Question 11.3.2: Find the solution of the heat conduction problem ut = uxx + ......
Find the solution of the heat conduction problem
u_{t}=u_{x x}+x e^{-t},\quad 0\lt x\lt 1,\quad t\gt 0, (41)
u(0,t)=0,\quad u_{x}(1,t)+u(1,t)=0,\quad t\gt 0, (42)
u(x,0)=0\quad 0\lt x\lt 1. (43)
Again, we use the eigenvalues \lambda_{n} and the normalized eigenfunctions \phi_{n} of the problem (17) and assume that u is given by equation (28)
u(x,t)=\sum_{n=1}^{\infty}b_{n}(t)\,\phi_{n}(x)\qquad\qquad\qquad\qquad\qquad\qquad(28)
u(x,t)=\sum_{n=1}^{\infty}b_{n}(t)\phi_{n}(x).
The coefficients b_{n} are determined from the differential equation
b_{n}^{\prime}+\lambda_{n}b_{n}=\gamma_{n}(t), (44)
where \gamma_{n}(t) is the coefficient of the n^{th} term in the eigenfunction expansion of the nonhomogeneous term x e^{-t}. Thus we have
\gamma_{n}(t)=\int_{0}^{1}x e^{-t}\phi_{n}(x)d x=e^{-t}\int_{0}^{1}x\phi_{n}(x)d x=c_{n}e^{-t}, (45)

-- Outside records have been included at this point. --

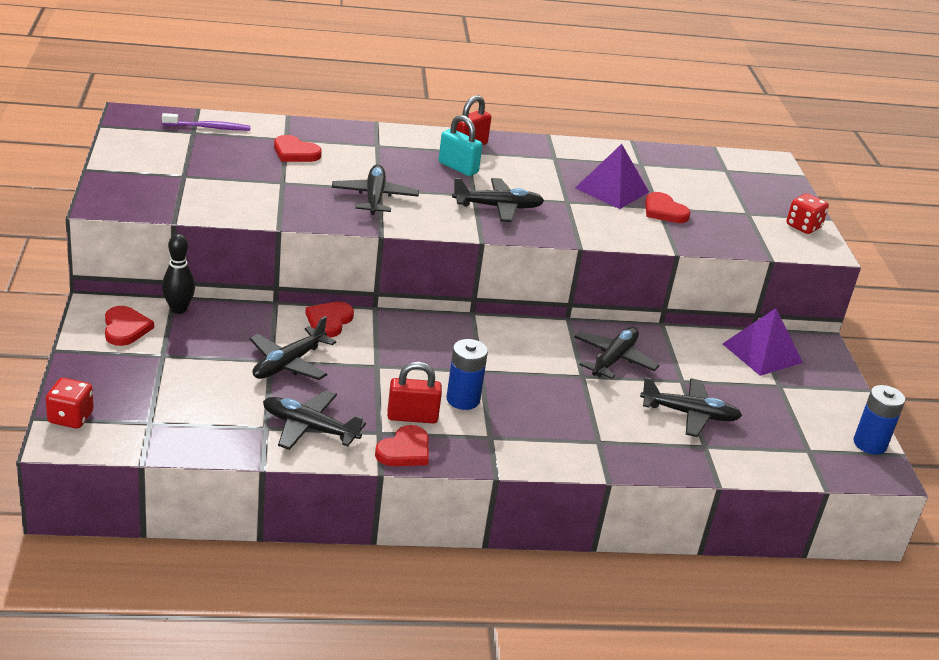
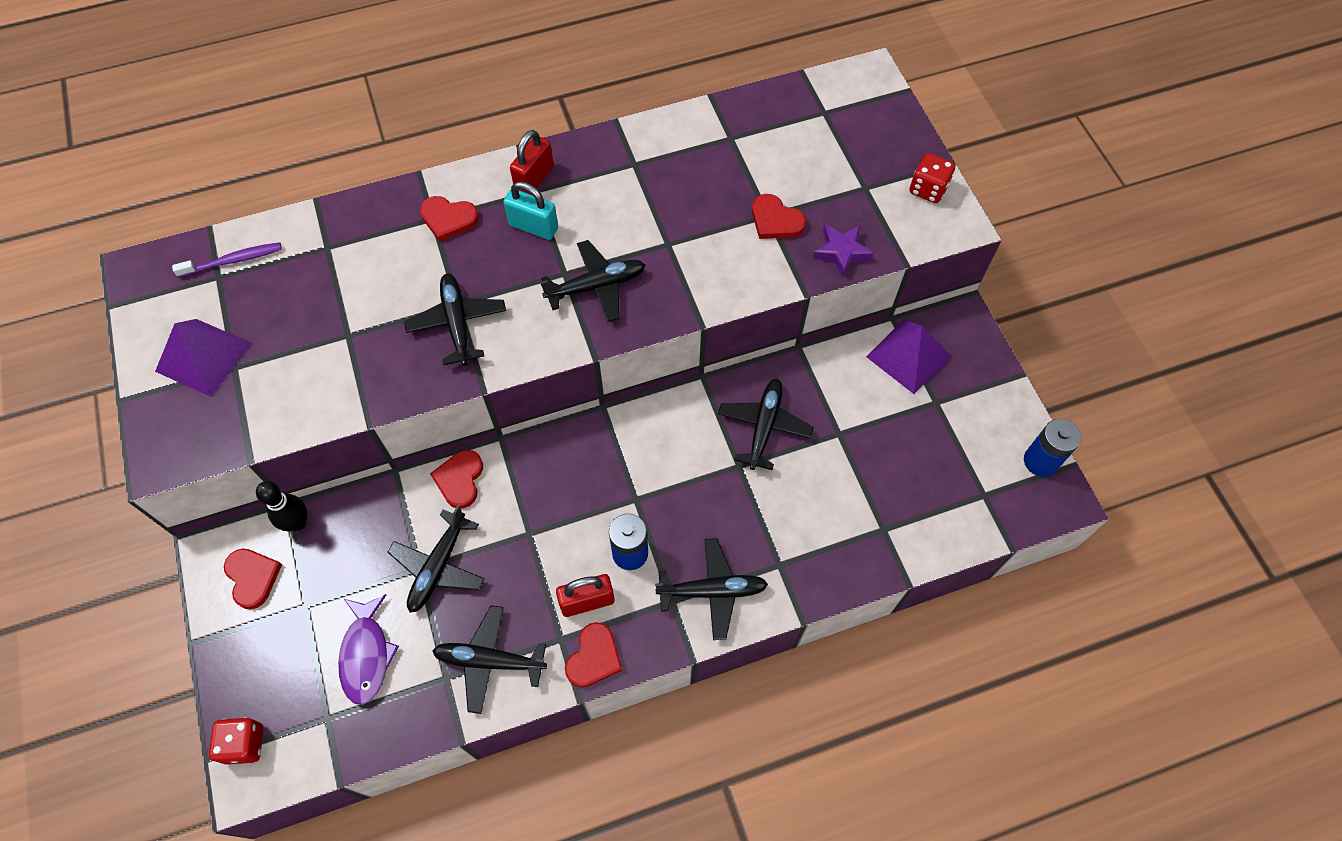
camera: 10 degrees left, 30 degrees up
(202, 396) = (366, 655): none -> purple fish
(295, 153) = (345, 271): red heart -> red heart (448, 219)
(612, 190) = (711, 202): purple pyramid -> purple pyramid (203, 356)
(690, 414) = (858, 485): black plane -> black plane (712, 591)
(715, 239) = (841, 252): none -> purple star

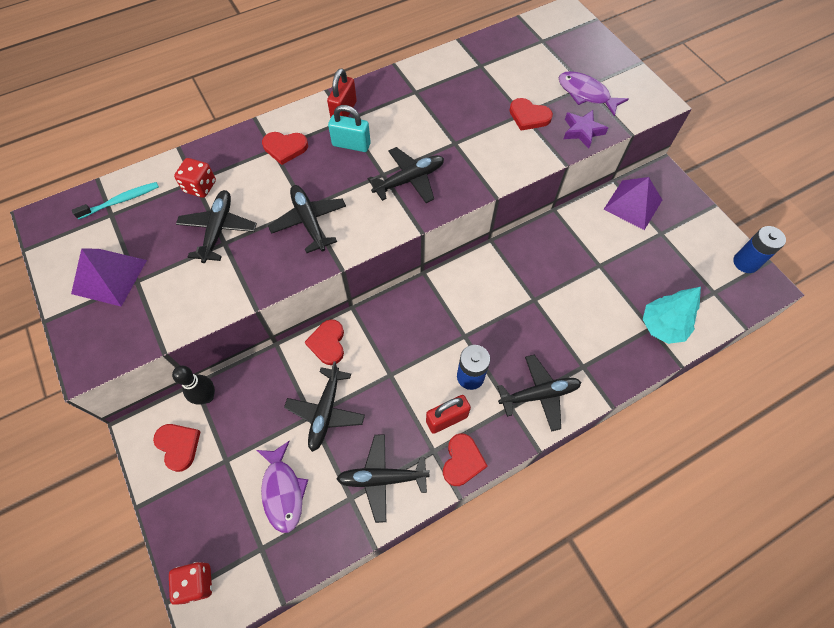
camera: 10 degrees left, 0 degrees up
(233, 260) = (121, 201): purple toothbrush -> turquoise toothbrush
(764, 426) = (545, 268): black plane -> black plane (218, 229)
(861, 199) = (586, 94): none -> purple fish
(899, 530) = (662, 327): none -> turquoise tree
(928, 189) = (630, 81): red dice -> red dice (200, 187)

where c_{n}=\int_{0}^{1}x\phi_{n}(x)d x is given by equation (21).
c_{n}={\frac{2\sqrt{2}\sin\sqrt{\lambda_{n}}}{\lambda_{n}(1+\cos^{2}\sqrt{\lambda_{n}})^{1/2}}}. (21)
The initial condition for equation (44) is
b_{n}(0)=0 (46)
since the initial temperature distribution (43) is zero everywhere. The solution of the initial value problem (44), (46) is
b_{n}(t)=e^{-\lambda_{n}t}\int_{0}^{t}e^{\lambda_{n}s}c_{n}e^{-s}d s=c_{n}e^{-\lambda_{n}t}\ {\frac{e^{(\lambda_{n}-1)t}-1}{\lambda_{n}-1}}\\=c_{n}{\frac{e^{-t}-e^{-\lambda_{n}t}}{\lambda_{n}-1}}. (47)
Thus the solution of the heat conduction problem (41) to (43) is given by
u(x,t)=4\sum_{n=1}^{\infty}{\frac{\left(\sin\sqrt{\lambda_{n}}\right)\left(e^{-t}-e^{-\lambda_{n}t}\right)\sin\left(\sqrt{\lambda_{n}} x\right)}{\lambda_{n}(\lambda_{n}-1)\left(1+\cos^{2}\sqrt{\lambda_{n}}\right)}}. (48)
The solution given by equation (48) is exact but complicated. To judge whether a satisfactory approximation to the solution can be obtained by using only a few terms in this series, we must estimate its speed of convergence. First we split the right-hand side of equation (48) into two parts:
u(x,t)=4e^{-t}\sum_{n=1}^{\infty}\frac{\sin\sqrt{\lambda_{n}}\,\sin\left(\sqrt{\lambda_{n}} x\right)}{\lambda_{n}(\lambda_{n}-1)\left(1+\cos^{2}\sqrt{\lambda_{n}}\right)}-4\sum_{n=1}^{\infty}\frac{e^{-\lambda_{n}t}\sin\sqrt{\lambda_{n}}\,\sin\left(\sqrt{\lambda_{n}} x\right)}{\lambda_{n}(\lambda_{n}-1)\left(1+\cos^{2}\sqrt{\lambda_{n}}\right)}. (49)
Recall from Example 1 in Section 11.1 that the eigenvalues \lambda_{n} are very nearly proportional to n². In the first series on the right-hand side of equation (49), the trigonometric factors are all bounded as n → ∞; thus this series converges similarly to the series \sum_{n=1}^{\infty}\lambda_{n}^{-2} or \sum_{n=1}^{\infty}n^{-4}. Hence at most two or three terms are required for us to obtain an excellent approximation to this part of the solution. The second series contains the additional factor e^{-\lambda_{n}t}, so its convergence is even more rapid for t > 0; all terms after the first are almost surely negligible.